壁②:日本語にはない音「TH」- 舌を軽く噛む勇気
`think` や `this` に含まれる `th` の音。これを `s` や `z` の音で代用してしまうと、途端にカタカナ英語っぽく聞こえてしまいます。正しい発音のコツは「舌を軽く噛む」ことです。
正しい発音のコツ
- 無声音の `th` (例: think, three, path): 舌先を上下の歯で軽く挟み、その隙間から「スー」と息を漏らします。声帯は震わせません。
- 有声音の `th` (例: this, that, mother): 無声音と同じ舌の位置で、今度は「ズー」と声を出しながら(声帯を震わせながら)息を漏らします。

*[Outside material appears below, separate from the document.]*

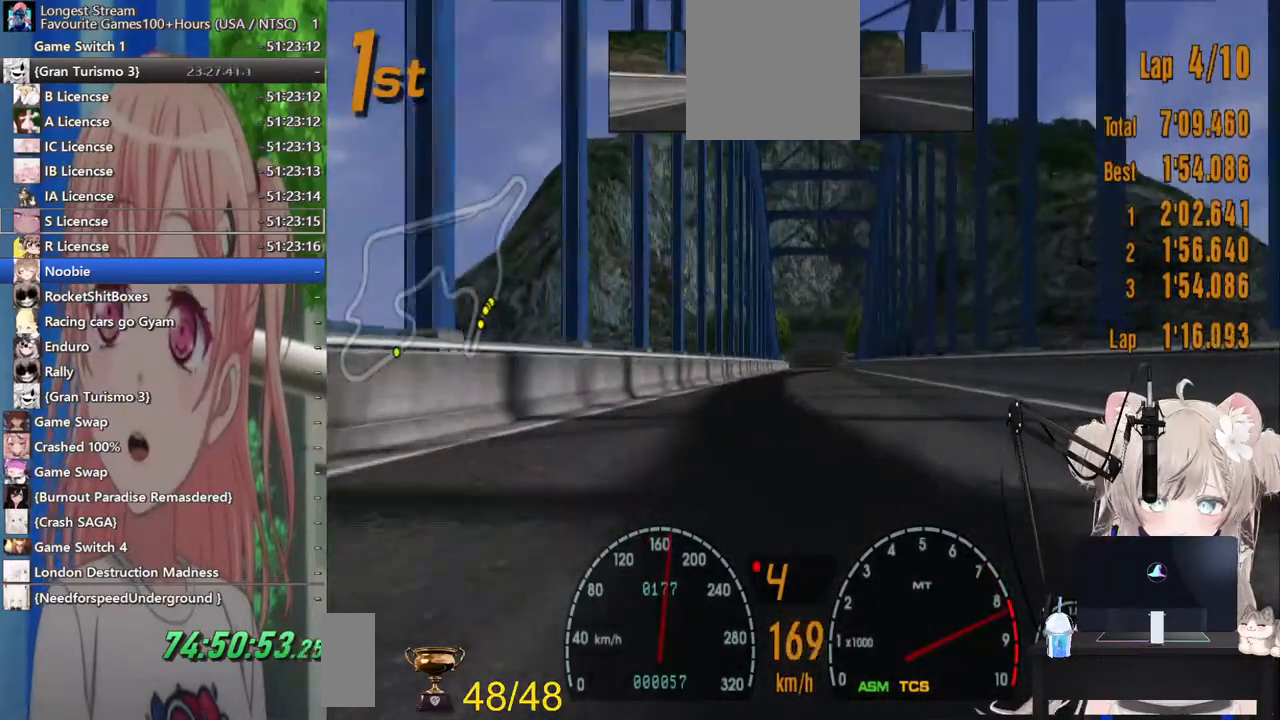
{"buttons": ["R2"], "left_stick": "center", "right_stick": "center", "events": []}
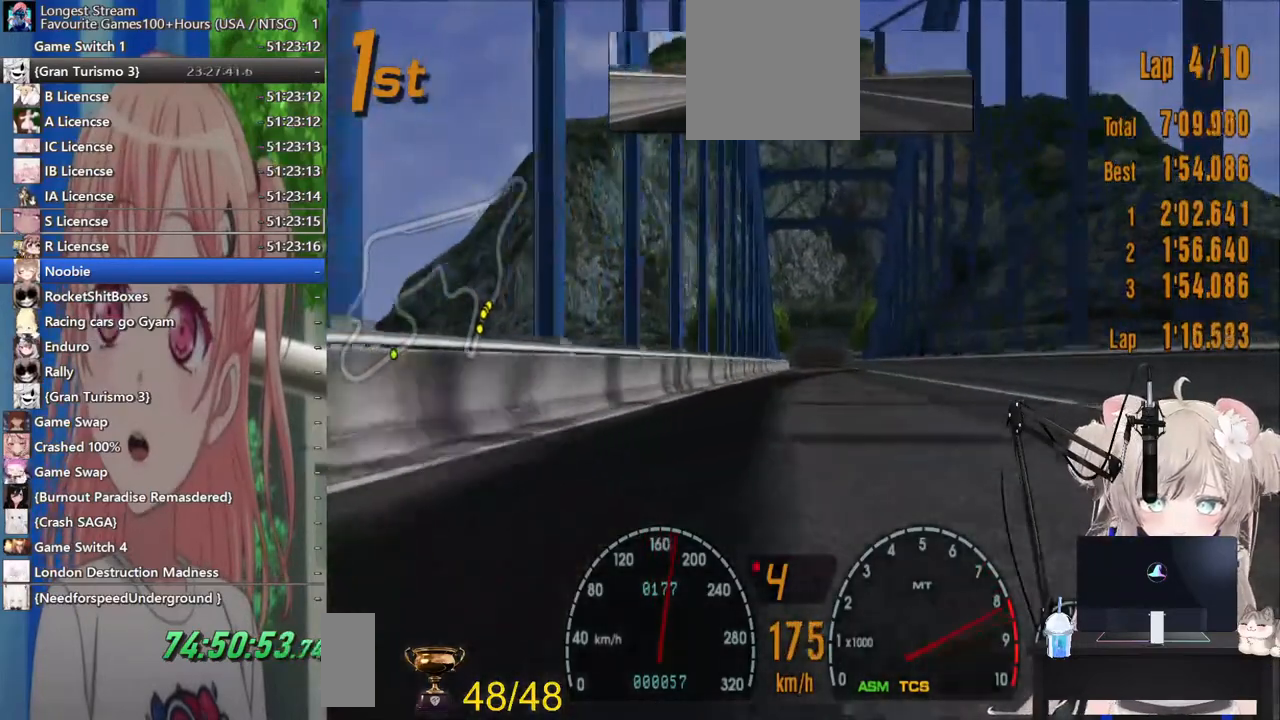
{"buttons": ["R2"], "left_stick": "center", "right_stick": "center", "events": [[117, "CROSS", "down"], [300, "CROSS", "up"]]}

日本人は舌を噛むことに抵抗があるかもしれませんが、思い切ってやってみましょう。ネイティブは強く噛んでいるわけではなく、軽く触れさせているだけです。
克服トレーニング
`think` (考える) と `sink` (沈む)、`three` (3) と `free` (自由な) のように、`s` や `f` の音と `th` の音を交互に発音し、違いを体感する練習が有効です。
【例文】
I think I saw three of them.
日本語訳:私は彼らのうち3人を見たと思います。
壁③:聞き分け最難関「can」と「can’t」- 決め手は音の質と強さ
「`can` と `can’t` の聞き分けができない」という悩みは非常に多いです。肯定か否定かで意味が真逆になるため、これは死活問題。実はネイティブは、文脈だけでなく「音の質・強さ・長さ」で判断しています。
聞き分けのコツ
- can (肯定): 文中では非常に弱く、短く、曖昧に発音されることが多いです。「キャン」ではなく「クン」や「クェン」のように聞こえます。母音は曖昧母音の `/kən/` に近くなります。

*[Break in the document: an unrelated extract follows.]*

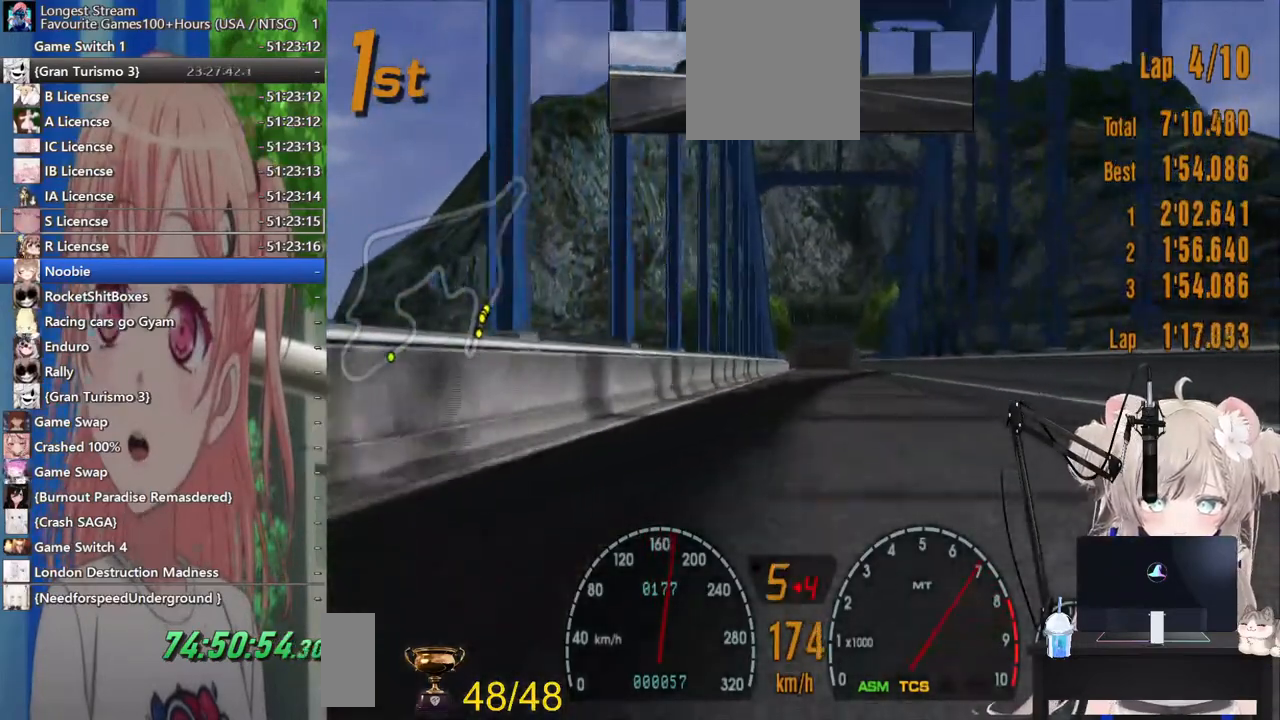
{"buttons": ["R2"], "left_stick": "center", "right_stick": "center", "events": []}
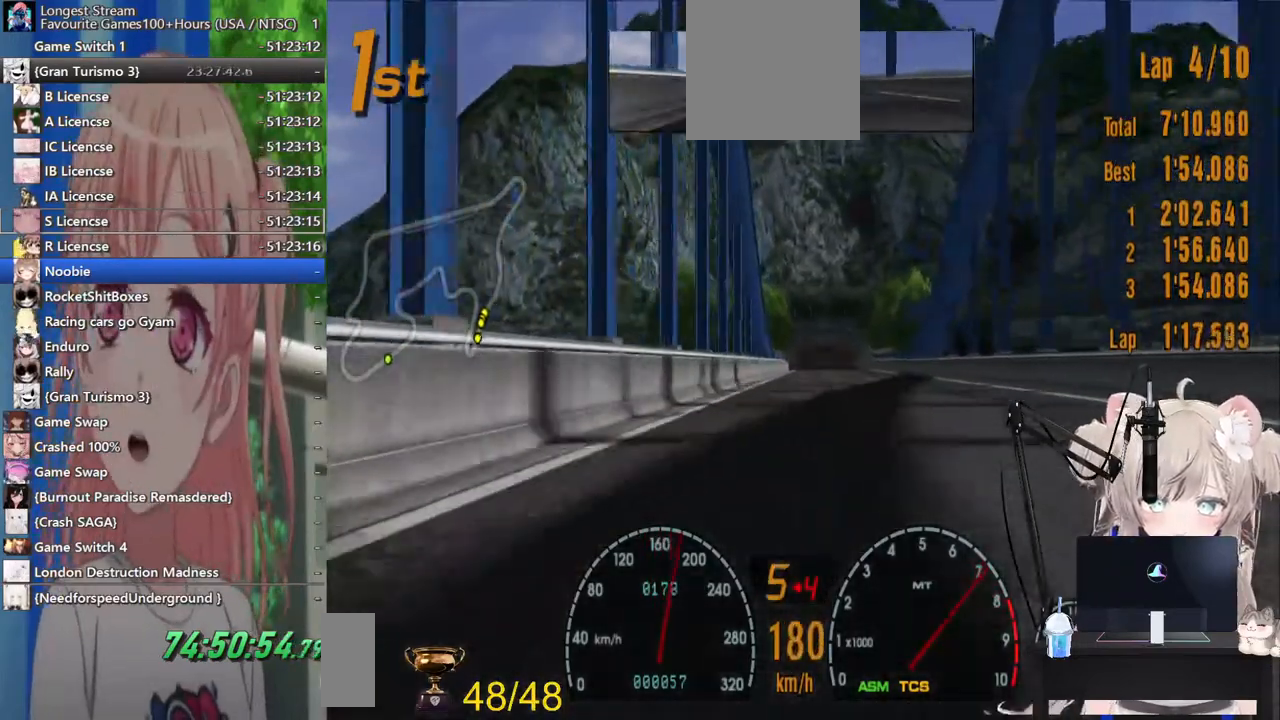
{"buttons": ["R2"], "left_stick": "center", "right_stick": "center", "events": []}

- can’t (否定): 伝えたい重要な部分なので、強く、長く、はっきりと発音されます。「キャーン(ト)」のように聞こえ、母音は口を「エ」の形に開く `/kænt/` の音です。最後の `t` の音はほとんど聞こえないことも多いですが、その直前で音がプツッと切れる感覚があります。
つまり、はっきり「キャン」と聞こえたら、それは `can’t` の可能性が高いのです。この `can` `can’t` 聞き分けの法則を知るだけで、リスニングが楽になります。
克服トレーニング
自分で `can` は弱く速く、`can’t` は強く長く発音する練習を繰り返しましょう。`I can do it.` (弱く) と `I can’t do it.` (強く) を交互に言う練習が効果的です。
壁④:似て非なる母音 – 「sit」と「seat」
日本語の母音は「ア・イ・ウ・エ・オ」の5つですが、英語には20以上の母音があると言われています。特に日本人が苦手なのが、短い「イ」(`/ɪ/`)と長い「イー」(`/iː/`)の区別です。
正しい発音のコツ
- 短い `i` (例: sit, ship, it): 日本語の「イ」と「エ」の中間のような音。口をあまり横に開かず、リラックスして短く「イッ」と発音します。

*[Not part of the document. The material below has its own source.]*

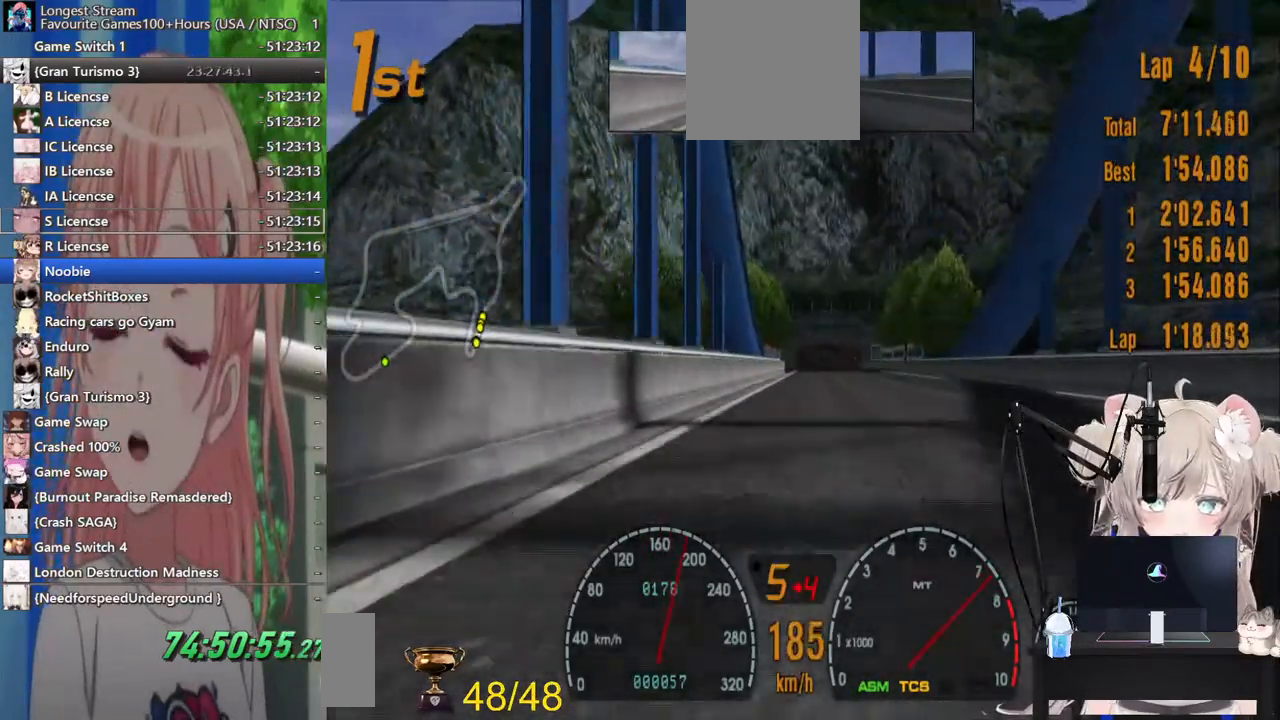
{"buttons": ["R2"], "left_stick": "center", "right_stick": "center", "events": []}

- 長い `ee` (例: seat, sheep, eat): 口を横にしっかり引いて、にっこり笑うように「イー」と長く伸ばします。
この違いを意識しないと、「座ってください (`sit`)」が「席 (`seat`)」に聞こえたり、「船 (`ship`)」が「羊 (`sheep`)」に聞こえたりしてしまいます。
克服トレーニング
`sit` / `seat`, `live` / `leave`, `bitch` / `beach` など、母音の長さで意味が変わる単語ペアで発音練習をしましょう。自分の声を録音して聞き比べてみるのがおすすめです。
壁⑤:ブツ切り英語からの脱却 – 「リエゾン」で滑らかに
ネイティブの英語が速くて聞き取れない大きな原因が「リエゾン(リンキング)」、つまり音の連結です。単語を一つひとつ発音するのではなく、繋げて滑らかに発音するため、知っている単語でも全く違う音に聞こえるのです。
リエゾンの主なパターン
- 子音 + 母音: `check it out` → `チェケラウッ`
- 子音 + 子音: `good day` → `グッデイ` (前の音が消えかける)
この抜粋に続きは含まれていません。